## TASK GOAL
Can you turn the rows into a numbered list with blank lines left out, starting at the first row and stopping after the line that contains "family: Bignoniaceae"?

Collection entries:
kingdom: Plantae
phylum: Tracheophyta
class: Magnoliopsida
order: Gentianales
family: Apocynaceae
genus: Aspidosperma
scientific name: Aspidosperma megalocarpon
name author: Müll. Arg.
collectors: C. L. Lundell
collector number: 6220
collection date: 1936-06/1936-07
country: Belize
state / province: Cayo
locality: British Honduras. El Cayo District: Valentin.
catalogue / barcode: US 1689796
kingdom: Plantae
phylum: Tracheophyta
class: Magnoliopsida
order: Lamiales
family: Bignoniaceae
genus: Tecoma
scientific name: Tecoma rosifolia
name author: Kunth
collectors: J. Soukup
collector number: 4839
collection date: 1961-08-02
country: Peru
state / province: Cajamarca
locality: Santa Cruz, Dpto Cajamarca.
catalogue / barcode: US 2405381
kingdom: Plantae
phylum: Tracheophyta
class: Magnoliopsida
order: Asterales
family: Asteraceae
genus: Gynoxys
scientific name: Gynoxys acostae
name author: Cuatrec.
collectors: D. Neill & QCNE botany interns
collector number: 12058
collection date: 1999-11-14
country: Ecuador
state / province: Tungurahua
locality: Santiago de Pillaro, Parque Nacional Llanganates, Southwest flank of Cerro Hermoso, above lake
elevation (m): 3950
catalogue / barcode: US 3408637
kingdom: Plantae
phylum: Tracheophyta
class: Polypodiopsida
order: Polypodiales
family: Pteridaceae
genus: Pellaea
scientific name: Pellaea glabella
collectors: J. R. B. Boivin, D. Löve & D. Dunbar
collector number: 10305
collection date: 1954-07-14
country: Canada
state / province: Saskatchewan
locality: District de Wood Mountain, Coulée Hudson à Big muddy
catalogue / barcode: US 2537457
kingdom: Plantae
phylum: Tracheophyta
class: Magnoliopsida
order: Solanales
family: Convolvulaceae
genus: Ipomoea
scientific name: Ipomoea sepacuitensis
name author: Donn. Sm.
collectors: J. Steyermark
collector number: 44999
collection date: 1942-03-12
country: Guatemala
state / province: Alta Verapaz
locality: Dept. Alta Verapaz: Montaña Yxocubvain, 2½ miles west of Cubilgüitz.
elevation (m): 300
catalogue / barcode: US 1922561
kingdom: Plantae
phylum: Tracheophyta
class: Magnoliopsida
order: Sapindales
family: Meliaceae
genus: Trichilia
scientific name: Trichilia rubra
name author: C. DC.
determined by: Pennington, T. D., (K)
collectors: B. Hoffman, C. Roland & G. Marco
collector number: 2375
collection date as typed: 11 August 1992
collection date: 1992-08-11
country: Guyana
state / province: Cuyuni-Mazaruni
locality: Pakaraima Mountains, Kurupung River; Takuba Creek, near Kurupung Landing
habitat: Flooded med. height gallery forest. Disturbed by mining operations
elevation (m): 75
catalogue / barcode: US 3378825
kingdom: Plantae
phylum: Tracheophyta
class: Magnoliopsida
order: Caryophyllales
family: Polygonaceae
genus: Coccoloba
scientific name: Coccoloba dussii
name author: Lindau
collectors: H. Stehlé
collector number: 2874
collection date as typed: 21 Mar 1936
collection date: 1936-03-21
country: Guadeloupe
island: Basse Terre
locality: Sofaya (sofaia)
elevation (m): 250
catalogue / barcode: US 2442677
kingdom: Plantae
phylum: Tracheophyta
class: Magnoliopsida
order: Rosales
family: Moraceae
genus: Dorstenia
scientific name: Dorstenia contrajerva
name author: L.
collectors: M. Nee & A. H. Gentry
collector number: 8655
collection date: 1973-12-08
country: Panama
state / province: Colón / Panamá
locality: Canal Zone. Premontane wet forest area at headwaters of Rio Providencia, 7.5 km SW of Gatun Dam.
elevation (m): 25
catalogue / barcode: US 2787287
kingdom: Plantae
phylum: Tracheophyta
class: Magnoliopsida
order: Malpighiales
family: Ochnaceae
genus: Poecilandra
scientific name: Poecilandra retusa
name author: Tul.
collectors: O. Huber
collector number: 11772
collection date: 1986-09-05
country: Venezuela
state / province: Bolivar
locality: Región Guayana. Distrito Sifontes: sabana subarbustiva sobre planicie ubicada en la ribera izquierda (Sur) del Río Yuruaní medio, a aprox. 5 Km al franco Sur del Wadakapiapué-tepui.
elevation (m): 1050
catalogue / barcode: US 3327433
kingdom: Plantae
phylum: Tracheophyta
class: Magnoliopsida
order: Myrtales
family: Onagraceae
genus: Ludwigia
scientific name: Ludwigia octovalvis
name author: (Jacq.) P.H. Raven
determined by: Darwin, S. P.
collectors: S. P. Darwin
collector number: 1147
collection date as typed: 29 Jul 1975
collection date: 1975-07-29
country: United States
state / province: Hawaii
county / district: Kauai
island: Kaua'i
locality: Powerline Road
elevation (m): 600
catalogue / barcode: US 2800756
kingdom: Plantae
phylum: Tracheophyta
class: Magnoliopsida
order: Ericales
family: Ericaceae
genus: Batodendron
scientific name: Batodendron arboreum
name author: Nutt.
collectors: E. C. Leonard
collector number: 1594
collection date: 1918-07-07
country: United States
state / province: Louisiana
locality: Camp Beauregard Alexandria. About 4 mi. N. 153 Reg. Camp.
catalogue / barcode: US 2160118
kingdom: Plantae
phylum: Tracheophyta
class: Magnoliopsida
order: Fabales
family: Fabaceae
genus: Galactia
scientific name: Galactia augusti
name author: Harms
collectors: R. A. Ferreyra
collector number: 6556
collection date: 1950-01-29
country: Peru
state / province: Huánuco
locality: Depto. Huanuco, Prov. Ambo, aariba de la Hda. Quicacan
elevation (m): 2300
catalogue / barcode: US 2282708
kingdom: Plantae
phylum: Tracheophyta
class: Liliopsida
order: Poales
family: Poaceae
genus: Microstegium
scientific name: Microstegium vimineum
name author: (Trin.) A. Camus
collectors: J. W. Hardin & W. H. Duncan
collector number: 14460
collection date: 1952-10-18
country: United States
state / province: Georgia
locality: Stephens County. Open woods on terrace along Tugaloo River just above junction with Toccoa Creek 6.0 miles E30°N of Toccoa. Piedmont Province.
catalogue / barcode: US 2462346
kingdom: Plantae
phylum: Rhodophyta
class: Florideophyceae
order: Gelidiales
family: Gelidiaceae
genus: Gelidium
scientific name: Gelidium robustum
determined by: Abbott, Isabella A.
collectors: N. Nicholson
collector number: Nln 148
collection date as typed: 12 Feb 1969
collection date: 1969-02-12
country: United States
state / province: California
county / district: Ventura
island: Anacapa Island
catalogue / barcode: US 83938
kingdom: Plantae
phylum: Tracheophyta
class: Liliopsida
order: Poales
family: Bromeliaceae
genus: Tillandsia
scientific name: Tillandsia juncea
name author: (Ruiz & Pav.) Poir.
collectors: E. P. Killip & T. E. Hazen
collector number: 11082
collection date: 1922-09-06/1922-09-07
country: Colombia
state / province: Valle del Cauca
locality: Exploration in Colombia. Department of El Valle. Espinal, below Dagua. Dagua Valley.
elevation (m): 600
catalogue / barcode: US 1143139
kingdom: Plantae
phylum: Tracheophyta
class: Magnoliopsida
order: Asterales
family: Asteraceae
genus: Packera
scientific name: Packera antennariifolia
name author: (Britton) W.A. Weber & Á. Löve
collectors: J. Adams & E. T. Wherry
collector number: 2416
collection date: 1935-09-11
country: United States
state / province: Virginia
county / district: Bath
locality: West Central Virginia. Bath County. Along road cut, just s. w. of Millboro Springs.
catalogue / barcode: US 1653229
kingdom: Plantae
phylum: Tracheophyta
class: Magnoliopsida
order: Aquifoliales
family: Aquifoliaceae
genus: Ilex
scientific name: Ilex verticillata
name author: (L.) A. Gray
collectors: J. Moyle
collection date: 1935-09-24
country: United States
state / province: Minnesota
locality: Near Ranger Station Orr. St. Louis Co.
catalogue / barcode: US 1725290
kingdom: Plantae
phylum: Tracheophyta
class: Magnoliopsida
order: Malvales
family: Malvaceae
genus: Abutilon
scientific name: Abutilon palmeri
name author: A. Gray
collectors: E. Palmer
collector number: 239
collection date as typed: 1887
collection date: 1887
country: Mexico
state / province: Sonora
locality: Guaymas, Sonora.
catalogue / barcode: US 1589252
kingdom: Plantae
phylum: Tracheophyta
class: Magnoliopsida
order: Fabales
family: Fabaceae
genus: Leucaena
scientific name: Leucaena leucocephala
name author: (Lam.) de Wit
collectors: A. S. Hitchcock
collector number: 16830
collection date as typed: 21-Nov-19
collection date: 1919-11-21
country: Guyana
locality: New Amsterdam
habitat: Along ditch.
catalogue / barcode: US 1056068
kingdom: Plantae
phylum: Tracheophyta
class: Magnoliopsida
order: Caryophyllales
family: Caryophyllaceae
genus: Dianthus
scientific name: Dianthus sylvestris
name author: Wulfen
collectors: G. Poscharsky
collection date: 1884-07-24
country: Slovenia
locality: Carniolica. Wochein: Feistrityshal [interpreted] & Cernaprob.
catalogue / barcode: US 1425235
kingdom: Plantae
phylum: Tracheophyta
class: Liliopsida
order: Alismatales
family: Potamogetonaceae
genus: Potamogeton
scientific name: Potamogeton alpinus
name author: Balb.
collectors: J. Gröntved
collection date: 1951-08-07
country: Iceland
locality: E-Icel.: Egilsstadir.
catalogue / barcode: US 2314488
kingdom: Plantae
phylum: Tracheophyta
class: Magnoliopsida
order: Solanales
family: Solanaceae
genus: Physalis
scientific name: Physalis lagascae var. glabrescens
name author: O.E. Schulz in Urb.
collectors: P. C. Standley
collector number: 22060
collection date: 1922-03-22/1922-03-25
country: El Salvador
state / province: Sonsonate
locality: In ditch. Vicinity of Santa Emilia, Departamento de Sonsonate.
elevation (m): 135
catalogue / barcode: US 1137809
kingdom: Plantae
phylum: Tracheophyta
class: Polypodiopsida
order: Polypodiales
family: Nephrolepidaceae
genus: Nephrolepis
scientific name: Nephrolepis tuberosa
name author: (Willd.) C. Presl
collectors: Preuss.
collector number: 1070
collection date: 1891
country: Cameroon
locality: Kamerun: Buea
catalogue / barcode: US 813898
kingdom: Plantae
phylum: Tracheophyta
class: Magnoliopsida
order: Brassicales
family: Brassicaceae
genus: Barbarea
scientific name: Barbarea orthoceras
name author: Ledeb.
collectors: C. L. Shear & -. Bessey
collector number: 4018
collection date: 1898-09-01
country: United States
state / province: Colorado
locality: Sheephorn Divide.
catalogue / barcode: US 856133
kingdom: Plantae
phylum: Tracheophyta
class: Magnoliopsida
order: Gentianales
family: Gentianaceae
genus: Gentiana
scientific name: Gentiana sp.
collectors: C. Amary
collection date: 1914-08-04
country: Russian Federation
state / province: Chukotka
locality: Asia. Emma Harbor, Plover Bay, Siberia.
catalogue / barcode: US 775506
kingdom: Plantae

## SOLUTION TO THIS TASK
1. kingdom: Plantae
2. phylum: Tracheophyta
3. class: Magnoliopsida
4. order: Gentianales
5. family: Apocynaceae
6. genus: Aspidosperma
7. scientific name: Aspidosperma megalocarpon
8. name author: Müll. Arg.
9. collectors: C. L. Lundell
10. collector number: 6220
11. collection date: 1936-06/1936-07
12. country: Belize
13. state / province: Cayo
14. locality: British Honduras. El Cayo District: Valentin.
15. catalogue / barcode: US 1689796
16. kingdom: Plantae
17. phylum: Tracheophyta
18. class: Magnoliopsida
19. order: Lamiales
20. family: Bignoniaceae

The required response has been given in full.